AI04 Nécropole nationale française de Le Sourd & Cimetière militaire allemand de Le Sourd
De sa croix de fer sommitale, implantée sur la terrasse du cimetière formant belvédère, s’ouvre un magnifique panorama sur la plaine agricole et les portes de la Thiérache.
Ce site se distingue par son aménagement paysager unique et sa conception architecturale originale. Dans ce cimetière plurinational reposent 2088 de 14-18 corps dont 727 soldats allemands, 1333 soldats et officiers français, 25 Russes, 2 Italiens et 1 Roumain. Dans la partie est du cimetière reposent les corps des soldats français, tandis que ceux des soldats allemands, sont inhumés à l’ouest réunis autour de monuments régimentaires en granit. Au fond, près d’une grande croix, un ossuaire rassemble 571 corps de soldats français. Cette orientation des cimetières mixtes originels se retrouve en Moselle, à Lagarde dès août 1914. Le cimetière est l’œuvre des architectes allemands, les lieutenants Brunisch et Heidt, à la demande de l’empereur Guillaume II. Le sculpteur des monuments régimentaires allemands est J. Limburg.
La longueur maximale du cimetière est de 118 mètres et sa largeur de 60 mètres. La partie allemande est composée de deux zones, présentant de nombreux monuments funéraires. On observe une distinction entre les sépultures des soldats en fonction de leur grade. Pour les plus gradés, les plaques funéraires sont individuelles, alors que pour les soldats les moins gradés les plaques funéraires sont collectives et classées par régiment. Les sépultures varient également selon les nationalités. L’architecture des monuments est significative des pratiques culturelles et funéraires dans l’armée allemande de Guillaume II qui adopte les codes funéraires du monde civil et du style aristocratique wilhelmien. Dans le carré allemand ont été élevées l’une à côté de l’autre des stèles uniques pour leurs formes (urnes, cénotaphes…), à la mémoire des membres de la noblesse impériale – familles von Witzleben, von Plettenberg, von Bismarck… – avec pour certaines des inscriptions tirées de la bible. Le cimetière de Le Sourd-Lemé abrite le corps de Friedrich von Bismarck, petit-fils du chancelier.

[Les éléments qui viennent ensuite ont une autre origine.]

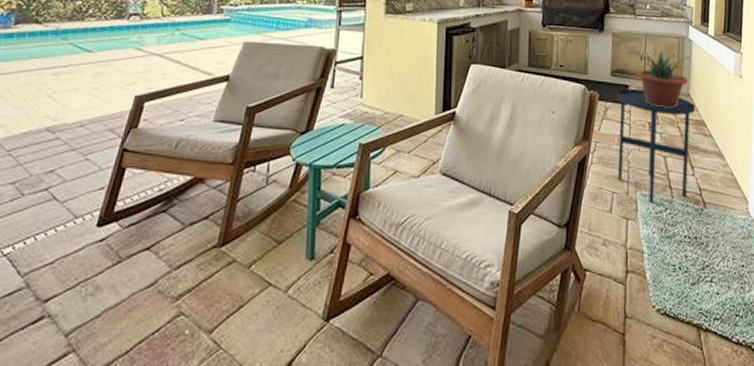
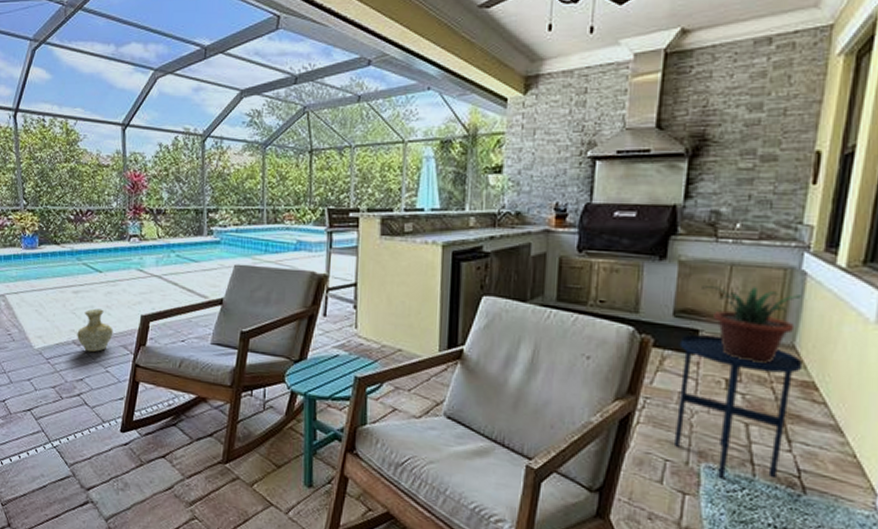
vase: none [52,91,100,140] -> present [77,308,113,353]

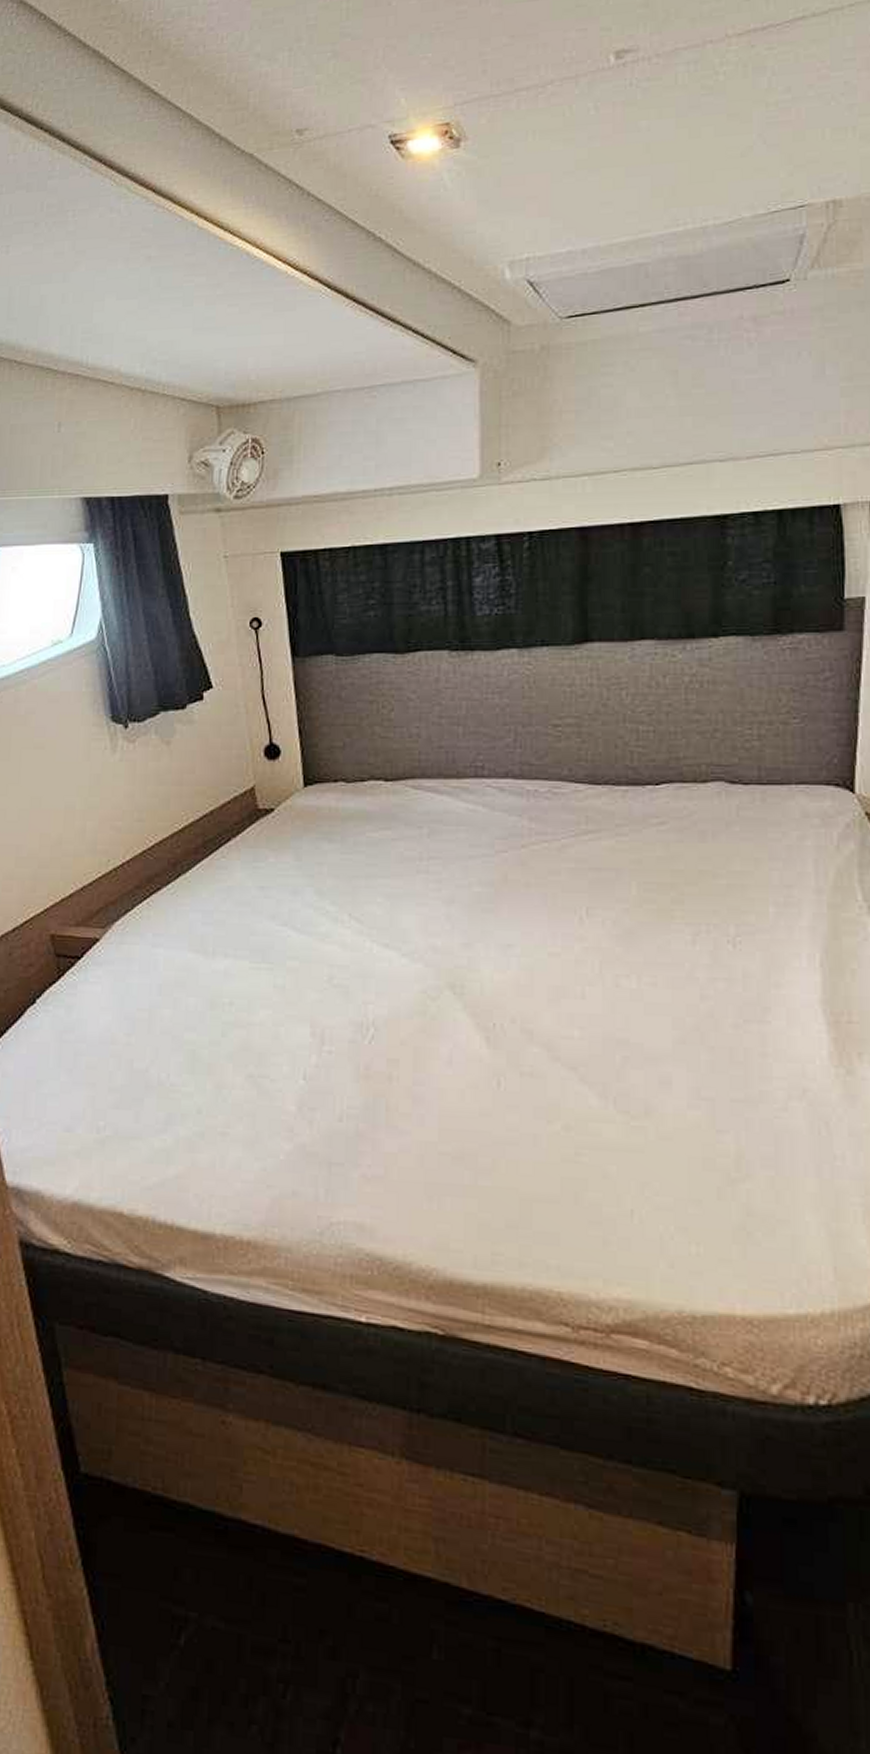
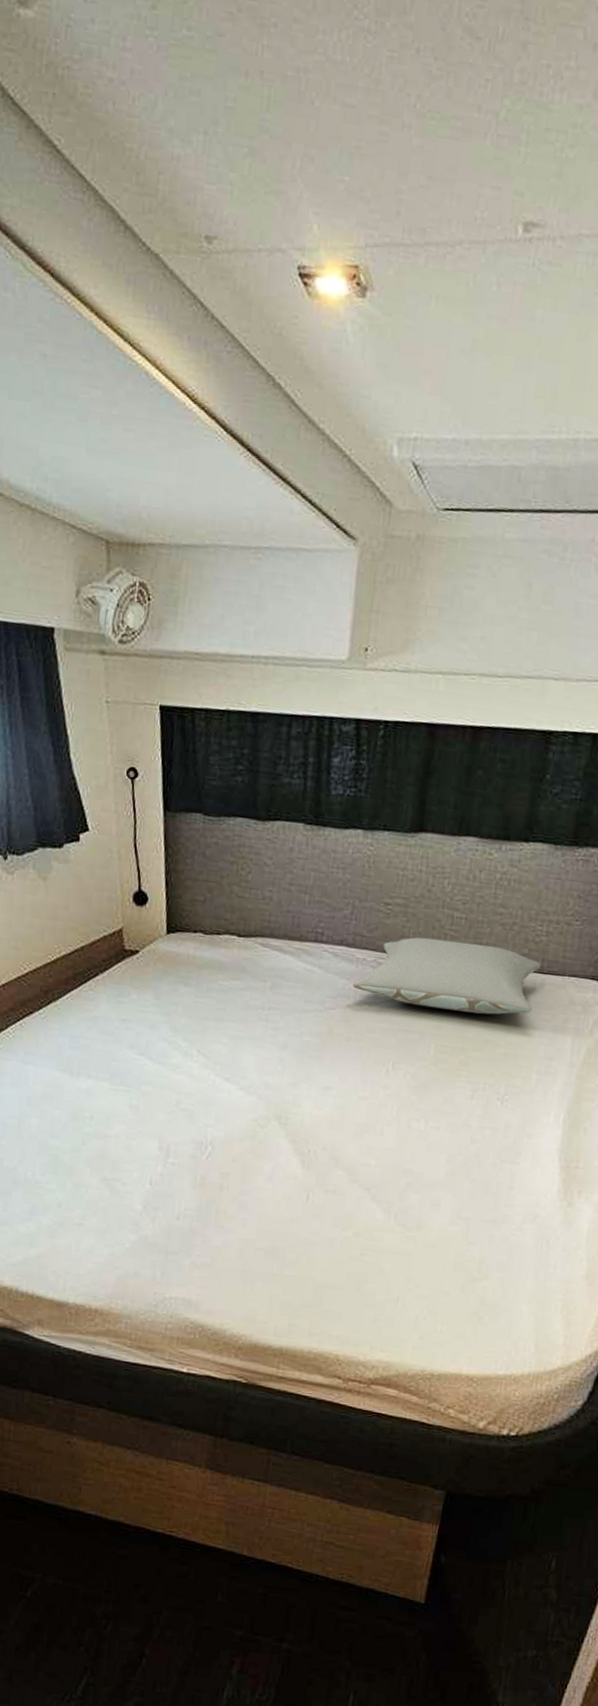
pillow: none [525,758,758,840] -> present [352,937,541,1015]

La terrible bataille de Guise des 29-30 août 1914 occasionne de lourdes pertes à l’armée allemande, qui doit se résoudre à enterrer ses soldats dans des fosses communes. Avec la guerre de position et la fixation du front, l’armée allemande décide d’exhumer les corps de ses soldats et de les regrouper avec ceux des soldats français dans un même lieu sur le champ de bataille. La commune de Le Sourd sollicitée par l’autorité allemande, décide d’acheter le terrain pour permettre l’installation de ce cimetière en 1915 pour honorer les soldats allemands et français. L’armée allemande va alors réaliser des tombes individuelles pour les officiers et collectives pour ses soldats, mais aussi pour les soldats français, en reproduisant dans le cimetière le plan de la bataille de Guise. D’un côté les Allemands, avec des monuments pour chaque régiment, de l’autre les Français. Dans le carré allemand, ont été élevées l’une à côté de l’autre des stèles à la mémoire des membres de la noblesse impériale appartenant à la garde de l’empereur Guillaume II, tombés ici en août 1914, dont la famille von Witzleben, von Plettenberg et von Bismarck. Friedrich von Bismarck, petit-fils d’Otto, fondateur de l’unité allemande est enterré dans le cimetière en 1916. Après les combats de 1918, des soldats français sont inhumés au fond du cimetière, notamment près de la croix sur la terrasse.
Le Recueil officiel des sépultures militaires (France – Colonies. Etranger) publié en 1929 précise que les cérémonies commémoratives officielles ont lieu le dernier dimanche du mois d’août, anniversaire de la bataille de Guise. Par son ordonnancement et sa scénographie, ce cimetière est l’un des sites funéraires et mémoriels, des plus significatifs de la volonté allemande de réunir en un même lieu après la mort tous les combattants français, allemands. Par son organisation spatiale et son caractère multinational, ce lieu est emblématique de la réconciliation dans la mort. Il fait partie avec le cimetière de Guebwiller, des rares cimetières mixtes allemands conservé par l’administration française au lendemain du conflit. Celui de Lagarde comme celui de Riche sont démembrés pour devenir des nécropoles françaises dédiées.